Things to do –
1 - In the Stan comment thread, which two capabilities does Kathryn Morrison say she would not need from GeoBUGS?
2 - Rewrite the part of the Stan comment thread from "I’m late to" to "up it’s sleeves.", changing "simulations" to "computations".
┌─ Provided passage
As usual, we thank the Department of Energy, Institute of Education Sciences, and National Science Foundation for partial support of this work. Your tax dollars are contributing to the public good that is open algorithms and open-source software.


  1. Kathryn says:

    Dr. Gelman, will you be adding spatial functionality like car.normal, etc? I would love to make the switch from bugs to Stan, but need the spatial functions!


    • I hadn’t even realized there was another cache of BUGS models we hadn’t implemented:

      I’m going to have to figure the models out before I can make suggestions on how to code them in Stan.

      How much of the functionality of GeoBUGS do you need in terms of their special mapping and distance import functions? After a quick glance at the appendix of the above doc, I don’t see anything that’d get in the way of a direct implementation of these models in Stan.

      • Kathryn Morrison says:

        Would be amazing! I wouldn’t need mapping functions or the ability to build adjacency matrices since those can be easily done in R and other environments. It would be really exciting for us who rely on GeoBUGS to see these models implemented in Stan, and I would be very happy to contribute in any way I can.

        My contact info is:
        Kathryn Morrison, McGill University, Dept of Epidemiology and Biostatistics
        kt.morrison AT


  2. Aki Vehtari says:

    Wow! So quickly so many new features and Gaussian processes, too!

    • I wish I’d understood GPs when you were visiting! Estimating hyperparameters for GPs is pretty easy in Stan once you understand GPs. I was inspired when Andrew assigned it as homework and Yuanjun Gao (who’s been adding some neat new functionality to Stan to estimate full mass matrices during warmup) shared his homework with me :-)

      The models are more efficient now that we improved the speed of matrix solver gradients. But they won’t be as efficient as dedicated GP packages until we add forward sampling, which is near the top of my to-do list (right after RM-HMC, and adding a Cholesky factor data type).

  3. Mike says:

    I’m late to the party, but I’d like to ask for a CAR feature too.

    i’ve been looking at variants of the famous poison-lognormal models with two random effects where one random effect coming from the family of CAR processes (studied by the likes of besag, clayton, cressie, carlin and gelfand).

    I’ve been thinking of ways to speed up my current simulations (parameter expansion) and wondered if STAN had this up it’s sleeves.

    Any news?

    Seeing as some gaussian process feature is available, adding a CAR feature might be natural.
    Since under certain conditions, the CAR process can be cast as a MVN

    Maybe this could flex STAN’s muscles a bit.
└─
┌─ Data provided
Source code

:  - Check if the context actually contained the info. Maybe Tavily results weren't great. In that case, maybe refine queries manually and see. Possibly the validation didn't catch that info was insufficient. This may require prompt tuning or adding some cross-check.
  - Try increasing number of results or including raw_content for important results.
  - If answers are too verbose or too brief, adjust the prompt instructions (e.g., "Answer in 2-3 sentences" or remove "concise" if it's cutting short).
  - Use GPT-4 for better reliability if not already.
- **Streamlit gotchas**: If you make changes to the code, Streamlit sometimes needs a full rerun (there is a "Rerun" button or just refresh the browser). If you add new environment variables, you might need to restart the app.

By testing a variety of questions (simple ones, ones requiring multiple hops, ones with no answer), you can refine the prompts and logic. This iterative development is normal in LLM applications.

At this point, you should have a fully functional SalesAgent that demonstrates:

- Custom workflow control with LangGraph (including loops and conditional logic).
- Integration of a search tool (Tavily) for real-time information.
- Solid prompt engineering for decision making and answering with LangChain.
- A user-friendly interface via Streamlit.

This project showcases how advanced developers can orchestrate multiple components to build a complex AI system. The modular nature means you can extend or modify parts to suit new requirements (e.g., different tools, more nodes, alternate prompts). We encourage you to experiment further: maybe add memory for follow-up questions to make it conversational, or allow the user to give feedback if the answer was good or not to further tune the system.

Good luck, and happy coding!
└─
Results for the exercise –
1 - She would not need mapping functions or the ability to build adjacency matrices.

2 -
I’m late to the party, but I’d like to ask for a CAR feature too.

    i’ve been looking at variants of the famous poison-lognormal models with two random effects where one random effect coming from the family of CAR processes (studied by the likes of besag, clayton, cressie, carlin and gelfand).

    I’ve been thinking of ways to speed up my current computations (parameter expansion) and wondered if STAN had this up it’s sleeves.